De in dit vonnis genoemde bijlagen maken deel uit van dit vonnis.

10.Beslissing

De rechtbank:
verklaart bewezen dat de verdachte de onder
1 en 2ten laste gelegde feiten, zoals hiervoor omschreven, heeft begaan;
verklaart niet bewezen hetgeen aan de verdachte meer of anders ten laste is gelegd dan hiervoor bewezen is verklaard en spreekt de verdachte daarvan vrij;
stelt vast dat het bewezen verklaarde oplevert de hiervoor vermelde strafbare feiten;
verklaart de verdachte strafbaar;
veroordeelt de verdachte tot een
gevangenisstraf voor de duur van 4 (vier) jaren;
beveelt dat de tijd die door de veroordeelde voor de tenuitvoerlegging van deze uitspraak in voorarrest is doorgebracht bij de uitvoering van de opgelegde gevangenisstraf in mindering wordt gebracht, voor zover deze tijd niet reeds op een andere vrijheidsstraf in mindering is gebracht.
Dit vonnis is gewezen door:
mr. A.J.P. van Essen, voorzitter,
mr. E. Fels en mr. M. Timmerman, rechters,
in tegenwoordigheid van mr.
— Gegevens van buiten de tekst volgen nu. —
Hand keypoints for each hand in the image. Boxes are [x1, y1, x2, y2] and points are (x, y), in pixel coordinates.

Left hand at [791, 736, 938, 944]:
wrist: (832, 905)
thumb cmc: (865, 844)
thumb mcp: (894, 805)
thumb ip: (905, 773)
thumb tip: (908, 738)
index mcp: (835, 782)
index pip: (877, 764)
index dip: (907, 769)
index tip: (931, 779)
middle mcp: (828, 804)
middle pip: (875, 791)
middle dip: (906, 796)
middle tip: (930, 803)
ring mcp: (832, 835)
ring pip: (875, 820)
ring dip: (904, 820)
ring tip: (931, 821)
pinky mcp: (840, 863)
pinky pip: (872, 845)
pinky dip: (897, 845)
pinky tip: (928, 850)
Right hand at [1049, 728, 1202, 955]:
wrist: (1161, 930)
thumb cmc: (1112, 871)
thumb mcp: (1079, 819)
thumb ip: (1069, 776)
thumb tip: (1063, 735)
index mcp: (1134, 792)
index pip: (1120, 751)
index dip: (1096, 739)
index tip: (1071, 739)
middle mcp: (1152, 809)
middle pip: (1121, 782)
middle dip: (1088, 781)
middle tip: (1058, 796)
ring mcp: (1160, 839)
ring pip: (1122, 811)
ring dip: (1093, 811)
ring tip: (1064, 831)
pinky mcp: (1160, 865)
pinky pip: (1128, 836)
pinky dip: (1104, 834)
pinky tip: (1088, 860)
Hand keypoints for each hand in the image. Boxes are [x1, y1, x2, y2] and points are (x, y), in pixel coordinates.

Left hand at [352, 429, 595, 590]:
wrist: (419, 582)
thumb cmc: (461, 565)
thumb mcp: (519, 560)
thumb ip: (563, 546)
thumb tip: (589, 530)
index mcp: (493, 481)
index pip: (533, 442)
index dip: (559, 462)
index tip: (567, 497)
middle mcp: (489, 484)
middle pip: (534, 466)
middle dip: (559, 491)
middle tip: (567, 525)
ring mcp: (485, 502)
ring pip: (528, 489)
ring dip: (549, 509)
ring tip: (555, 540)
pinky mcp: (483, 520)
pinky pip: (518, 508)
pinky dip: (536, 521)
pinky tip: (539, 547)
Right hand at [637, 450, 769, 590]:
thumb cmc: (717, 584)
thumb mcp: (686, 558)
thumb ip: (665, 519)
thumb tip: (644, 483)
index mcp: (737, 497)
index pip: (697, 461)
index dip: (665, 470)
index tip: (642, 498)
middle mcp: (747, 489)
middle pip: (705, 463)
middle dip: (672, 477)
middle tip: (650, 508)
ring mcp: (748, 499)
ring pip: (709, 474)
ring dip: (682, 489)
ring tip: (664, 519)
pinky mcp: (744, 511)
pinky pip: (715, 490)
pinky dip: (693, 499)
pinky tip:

D. Ince, griffier,
en uitgesproken op de openbare terechtzitting van deze rechtbank op 18 oktober 2017.
Bijlage I
Tekst gewijzigde tenlastelegging
Aan de verdachte wordt ten laste gelegd dat
1.
hij in of omstreeks periode van 19 tot en met 21 juni 2017 te Vlissingen en/of Stompwijk, gemeente Leidschendam-Voorburg en/of Rotterdam, althans in Nederland, tezamen en in vereniging met een of meer anderen, althans alleen, opzettelijk binnen het grondgebied van Nederland heeft gebracht, als bedoeld in artikel 1 lid 4 van de Opiumwet, ongeveer 64,9 kilogram, in elk geval een hoeveelheid van een materiaal bevattende cocaïne, zijnde cocaïne een middel als bedoeld in de bij de Opiumwet behorende lijst I.
2.
hij in of omstreeks periode van 01 mei 2017 tot en met 21 juni 2017 te Vlissingen en/of Stompwijk, gemeente Leidschendam-Voorburg, en/of Amsterdam, althans in Nederland,
tezamen en in vereniging met een ander of anderen, althans alleen, om een feit, bedoeld in het vierde of vijfde lid van artikel 10 van de Opiumwet, te weten het opzettelijk telen, bereiden, bewerken, verwerken, verkopen, afleveren, verstrekken, vervoeren en/of binnen het grondgebied van Nederland brengen van 64,9 kilogram, in elk geval een hoeveelheid van een materiaal bevattende cocaïne, zijnde cocaïne een middel vermeld op de bij de
Opiumwet behorende lijst I
voor te bereiden en/of te bevorderen,
- een of meer ander(en) heeft getracht te bewegen om dat/die feit(en) te plegen en/of om daarbij behulpzaam te zijn en/of
- zich en/of (een) ander(en) gelegenheid en/of middelen en/of inlichtingen tot het plegen van dat/die feit(en) heeft getracht te verschaffen, en/of
- voorwerpen en/of vervoermiddelen en/of stoffen en/of gelden en/of andere betaalmiddelen voorhanden heeft gehad, waarvan hij wist of ernstige reden had te vermoeden dat zij bestemd waren tot het plegen van het hierboven bedoelde feit
hebbende/is verdachte en/of (een of meer van) zijn, verdachtes, mededader(s):
- één of meer (organisatie)telefoon(s) aangeschaft en/of voorhanden gehad, en/of
- in persoon, telefonisch en/of via e-mail contact met één of meer mededaders(s) onderhouden, en/of
- geld in het vooruitzicht gesteld gekregen en/of
- afspraken gemaakt over het afgeven/verstrekken van geld, en/of
- contact gelegd met personen en bedrijven in Costa Rica en/of met verdachte met als doel een of meer containers met planten (met daarin cocaïne) te laten verschepen, en/of
- een container met planten (met daarin een aantal dozen met cocaïne) vanuit Costa Rica ingevoerd, en/of
- afspraken met zijn mededader(s) gemaakt over het lossen van voornoemde container, en/of
- met een auto naar de [adres] te Leidschendam is gereden, en/of
- een grote som geld voorhanden heeft gehad, en/of
- die container vanaf Vlissingen naar een terrein gelegen aan de [adres] in Leidschendam laten vervoeren, en/of
- de containerzegel van voornoemde container doorgeknipt en/of (vervolgens) de deuren van de container geopend, en/of
- de planten en/of de dozen met daarin de cocaïne uit de container geladen en/of in/onder een tent in een loods/kas geplaatst.